• Goal of the exercise
Transcribe the entries below exactly; leave every image out.

• Supplied data
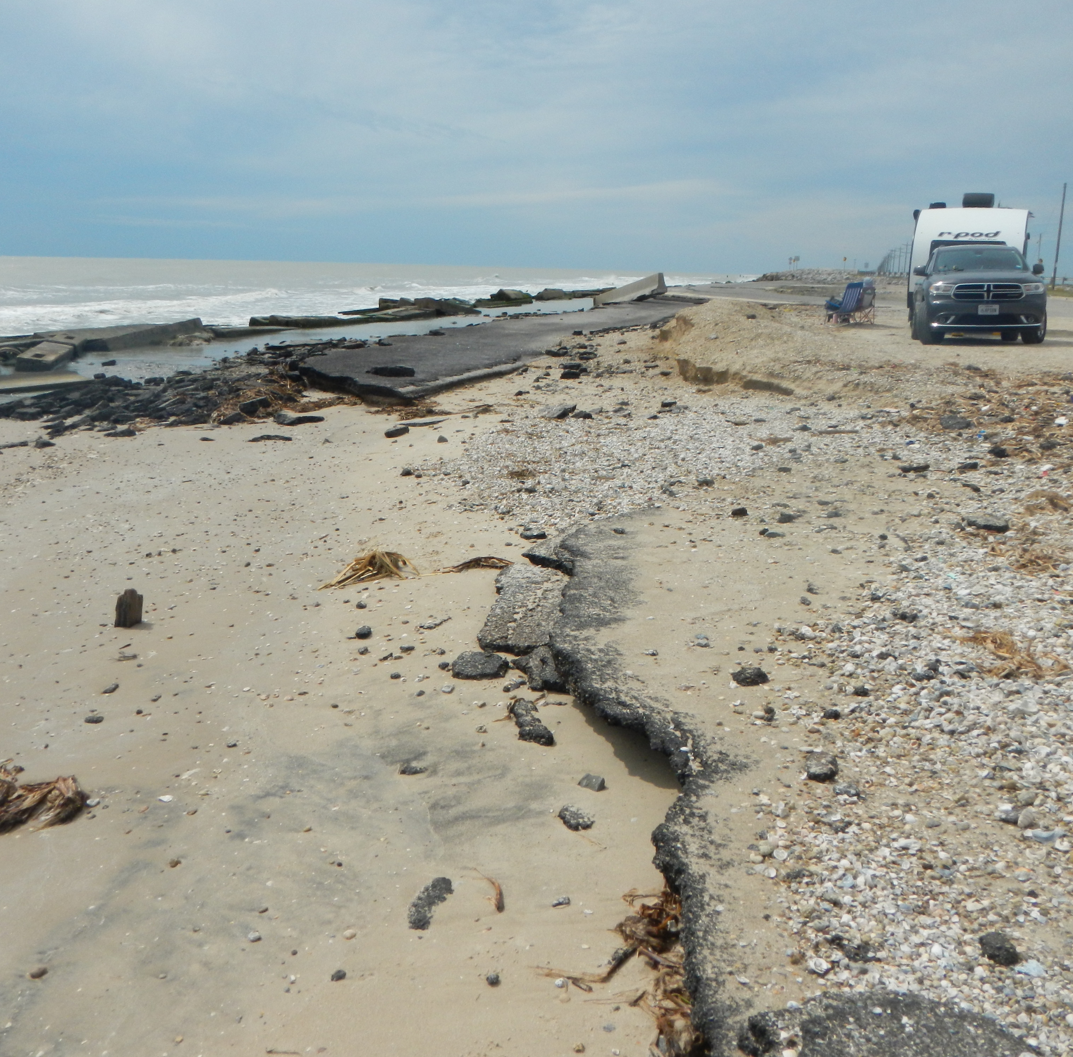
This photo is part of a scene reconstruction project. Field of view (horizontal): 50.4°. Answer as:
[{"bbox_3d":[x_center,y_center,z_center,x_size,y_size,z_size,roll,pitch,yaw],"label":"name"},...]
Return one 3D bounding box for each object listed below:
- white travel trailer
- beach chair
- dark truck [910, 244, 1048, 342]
[{"bbox_3d":[9.806,-6.087,26.305,2.330,3.030,5.900,5,13,17],"label":"white travel trailer"},{"bbox_3d":[7.059,-5.074,25.591,0.700,0.980,0.850,-9,16,-37],"label":"beach chair"},{"bbox_3d":[7.916,-4.301,20.627,2.000,1.790,5.100,5,12,15],"label":"dark truck"}]

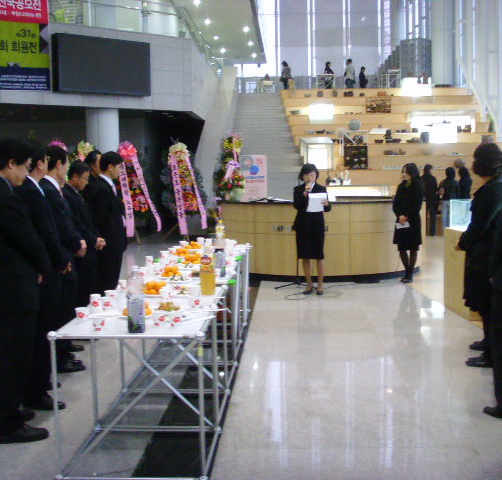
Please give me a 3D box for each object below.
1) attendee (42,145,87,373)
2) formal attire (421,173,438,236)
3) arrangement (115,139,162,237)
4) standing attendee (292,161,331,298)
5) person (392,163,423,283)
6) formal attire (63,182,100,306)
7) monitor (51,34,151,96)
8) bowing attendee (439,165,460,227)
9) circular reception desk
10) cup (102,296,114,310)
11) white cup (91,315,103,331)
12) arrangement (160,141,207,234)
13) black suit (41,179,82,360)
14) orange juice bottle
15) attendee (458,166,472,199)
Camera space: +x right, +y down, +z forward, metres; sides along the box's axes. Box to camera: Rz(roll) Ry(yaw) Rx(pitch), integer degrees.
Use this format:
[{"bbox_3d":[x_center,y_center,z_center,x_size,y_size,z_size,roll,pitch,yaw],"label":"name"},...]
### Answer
[{"bbox_3d":[-1.536,0.137,5.657,0.460,1.720,0.520,-1,6,-6],"label":"attendee"},{"bbox_3d":[3.820,-0.776,15.394,0.430,1.370,0.300,2,6,21],"label":"formal attire"},{"bbox_3d":[-2.551,-1.099,16.144,0.950,2.160,0.500,-4,6,-32],"label":"arrangement"},{"bbox_3d":[0.755,-0.144,8.924,0.470,1.600,0.380,0,5,7],"label":"standing attendee"},{"bbox_3d":[2.105,-0.235,9.681,0.340,1.600,0.450,-6,7,-43],"label":"person"},{"bbox_3d":[-1.502,0.206,6.239,0.420,1.400,0.500,-1,6,-2],"label":"formal attire"},{"bbox_3d":[-3.666,-4.287,17.894,2.400,1.370,0.400,-5,7,-34],"label":"monitor"},{"bbox_3d":[4.171,-0.750,15.123,0.450,1.550,0.380,-1,5,-6],"label":"bowing attendee"},{"bbox_3d":[1.135,-0.078,10.975,3.200,1.080,2.500,0,5,12],"label":"circular reception desk"},{"bbox_3d":[-0.855,0.377,4.291,0.071,0.073,0.071,-1,6,0],"label":"cup"},{"bbox_3d":[-0.735,0.402,3.498,0.071,0.068,0.071,-1,5,0],"label":"white cup"},{"bbox_3d":[-1.327,-0.953,14.176,0.900,1.950,0.600,-3,7,-25],"label":"arrangement"},{"bbox_3d":[-1.535,0.246,5.668,0.420,1.450,0.500,-1,6,-6],"label":"black suit"},{"bbox_3d":[-0.274,0.187,4.581,0.093,0.312,0.093,0,5,6],"label":"orange juice bottle"},{"bbox_3d":[5.117,-0.973,17.254,0.450,1.600,0.320,-1,5,-2],"label":"attendee"}]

• Solution for this task
This photo is part of a scene reconstruction project. Field of view (horizontal): 50.4°. Answer as:
[{"bbox_3d":[x_center,y_center,z_center,x_size,y_size,z_size,roll,pitch,yaw],"label":"name"},...]
Return one 3D bounding box for each object listed below:
- white travel trailer
- beach chair
- dark truck [910, 244, 1048, 342]
[{"bbox_3d":[9.806,-6.087,26.305,2.330,3.030,5.900,5,13,17],"label":"white travel trailer"},{"bbox_3d":[7.059,-5.074,25.591,0.700,0.980,0.850,-9,16,-37],"label":"beach chair"},{"bbox_3d":[7.916,-4.301,20.627,2.000,1.790,5.100,5,12,15],"label":"dark truck"}]

Please give me a 3D box for each object below.
1) attendee (42,145,87,373)
2) formal attire (421,173,438,236)
3) arrangement (115,139,162,237)
4) standing attendee (292,161,331,298)
5) person (392,163,423,283)
6) formal attire (63,182,100,306)
7) monitor (51,34,151,96)
8) bowing attendee (439,165,460,227)
9) circular reception desk
10) cup (102,296,114,310)
11) white cup (91,315,103,331)
12) arrangement (160,141,207,234)
13) black suit (41,179,82,360)
14) orange juice bottle
15) attendee (458,166,472,199)
Camera space: +x right, +y down, +z forward, metres; sides along the box's axes. Box to camera: Rz(roll) Ry(yaw) Rx(pitch), integer degrees.
Use this format:
[{"bbox_3d":[x_center,y_center,z_center,x_size,y_size,z_size,roll,pitch,yaw],"label":"name"},...]
### Answer
[{"bbox_3d":[-1.536,0.137,5.657,0.460,1.720,0.520,-1,6,-6],"label":"attendee"},{"bbox_3d":[3.820,-0.776,15.394,0.430,1.370,0.300,2,6,21],"label":"formal attire"},{"bbox_3d":[-2.551,-1.099,16.144,0.950,2.160,0.500,-4,6,-32],"label":"arrangement"},{"bbox_3d":[0.755,-0.144,8.924,0.470,1.600,0.380,0,5,7],"label":"standing attendee"},{"bbox_3d":[2.105,-0.235,9.681,0.340,1.600,0.450,-6,7,-43],"label":"person"},{"bbox_3d":[-1.502,0.206,6.239,0.420,1.400,0.500,-1,6,-2],"label":"formal attire"},{"bbox_3d":[-3.666,-4.287,17.894,2.400,1.370,0.400,-5,7,-34],"label":"monitor"},{"bbox_3d":[4.171,-0.750,15.123,0.450,1.550,0.380,-1,5,-6],"label":"bowing attendee"},{"bbox_3d":[1.135,-0.078,10.975,3.200,1.080,2.500,0,5,12],"label":"circular reception desk"},{"bbox_3d":[-0.855,0.377,4.291,0.071,0.073,0.071,-1,6,0],"label":"cup"},{"bbox_3d":[-0.735,0.402,3.498,0.071,0.068,0.071,-1,5,0],"label":"white cup"},{"bbox_3d":[-1.327,-0.953,14.176,0.900,1.950,0.600,-3,7,-25],"label":"arrangement"},{"bbox_3d":[-1.535,0.246,5.668,0.420,1.450,0.500,-1,6,-6],"label":"black suit"},{"bbox_3d":[-0.274,0.187,4.581,0.093,0.312,0.093,0,5,6],"label":"orange juice bottle"},{"bbox_3d":[5.117,-0.973,17.254,0.450,1.600,0.320,-1,5,-2],"label":"attendee"}]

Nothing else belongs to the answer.